Walking in, she saw Pieter had disassembled the optical array and was trying out several lenses he had on hand. She put the plate of meat before their guest with a smile and a nod and turned back to her husband.

"Darling," she began. "Would it not work better if it had its own light source?"

"I suppose," Pieter said without turning around. He tinkered with the device as he spoke. "But I'm working with what I have. I am mainly interested in getting the right combination of magnifiers. I believe if we added two intervening lenses to allow for extra magnification and to turn the image around, we might be able to get a better image."

"I don't know," Ariadne stepped closer and peered over her husband's shoulder, drawn in by the challenge. "The aperture through which she must peer seems awfully small."

"That was the other thought I had, that perhaps a larger aperture would work better for a larger eye."

"Hmm." They were doing it again. Working on a problem in tandem and trying out ideas with the speed and intensity of a tennis match. Ariadne blinked and turned to their guest. "Excuse me, Miss … Dashwood, is it?"

"Yes." Selene said with a swallow, the meat already half gone.

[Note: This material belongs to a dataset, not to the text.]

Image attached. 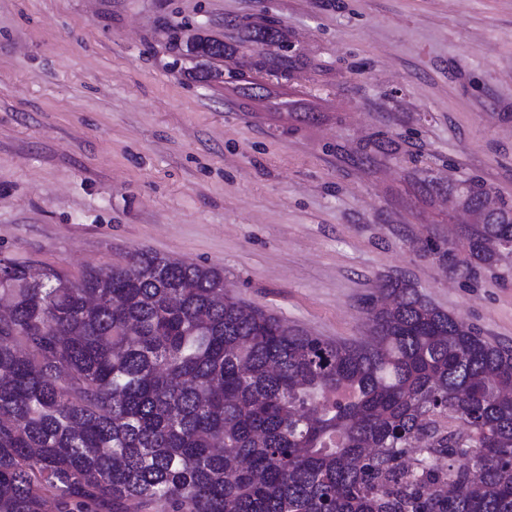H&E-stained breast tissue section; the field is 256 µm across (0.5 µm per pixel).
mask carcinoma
<instances>
[{"label": "carcinoma", "instance_id": "1", "mask_svg": "<svg viewBox=\"0 0 512 512\" xmlns=\"http://www.w3.org/2000/svg\"><path fill=\"white\" fill-rule=\"evenodd\" d=\"M185 52L203 79L226 58L207 36ZM463 238L464 258L424 249L466 283L511 271L512 202ZM0 307V512H512V347L403 276L365 301L364 340L148 250L75 281L0 259Z\"/></svg>", "mask_w": 512, "mask_h": 512}]
</instances>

"Do you normally work in conditions of low light or high? It would affect the size of your pupil and thus require a larger or smaller aperture through which to peer at your work."

"I work in … any sort of light. Dim light works for me. Bright light works for me."

"Hmm." Undaunted, Ariadne turned the information over in her head. Variable light conditions would require variable apertures … "Darling, could you devise an iris-controlled aperture on this so she could better adjust it to her pupils? Would that work?"

"Um … an irised aperture underneath the plate would work better than what you suggest. It would limit or expand the light coming through. Miss Dashwood," Pieter added, looking up from his bench. "I think I can help you but I'm going to need a day or so to inspect the apparatus. Then I will need your assistance because I cannot see what you can see."

"So you're not going to fix it today."

"I'm not going to fix it so much as replace it. The original manufacturer was …." Pieter turned the instrument in his hands, looking for the maker's mark. "Oh. Watkins and Hill. Ohh, they don't—well, Watkins retired over ten years ago and Hill never … well. I think, yes, I will need to build a new device from these parts and a few extras. But it will probably take me a day or so. Could you come back, say, Thursday?"

Pieter's query caught Selene Dashwood with her mouth full and the cat woman had to swallow before she could reply.

"I need it sooner than later. I can't do the drawings without it." She sighed, not quite a growl. "I have a monograph due in two weeks. I need this as soon as possible."

"I could help you," Ariadne said before she thought. Both Selene Dashwood and Pieter looked at her, confused.

"Help?", "Do what, dear?" they both asked.

"I could help …," Ariadne looked at one and then the other, unable to call her words back and trying to decide who to address. In truth, she'd been thinking aloud and hadn't considered how it would have been understood. Taking a deep breath, she said to both of them, "I could help you build the device, Pieter, or I could perhaps help you with your drawings, Miss Dashwood. Surely two sets of hands, or eyes, must be better than one set alone."

"Do you have any experience with drawings of cell nuclei?" Selene Dashwood sighed.

"No. Not as such, no," Ariadne felt compelled to say. "But I do have experience in scientific drawing." After all, she had several flat drawers of her own work. She watched Selene Dashwood growl under her breath as she thought it over.

"Fine," came the cat woman's answer, flat with annoyance. "If you come with me now, we can get started."

"I'll be just a moment. Don't leave without me." Ariadne smiled and turned for her workroom. If she remembered correctly, she'd hung her winter coat in there along with her hat and mittens. She would grab her pencil bag as well. After all, she had some drawing to do.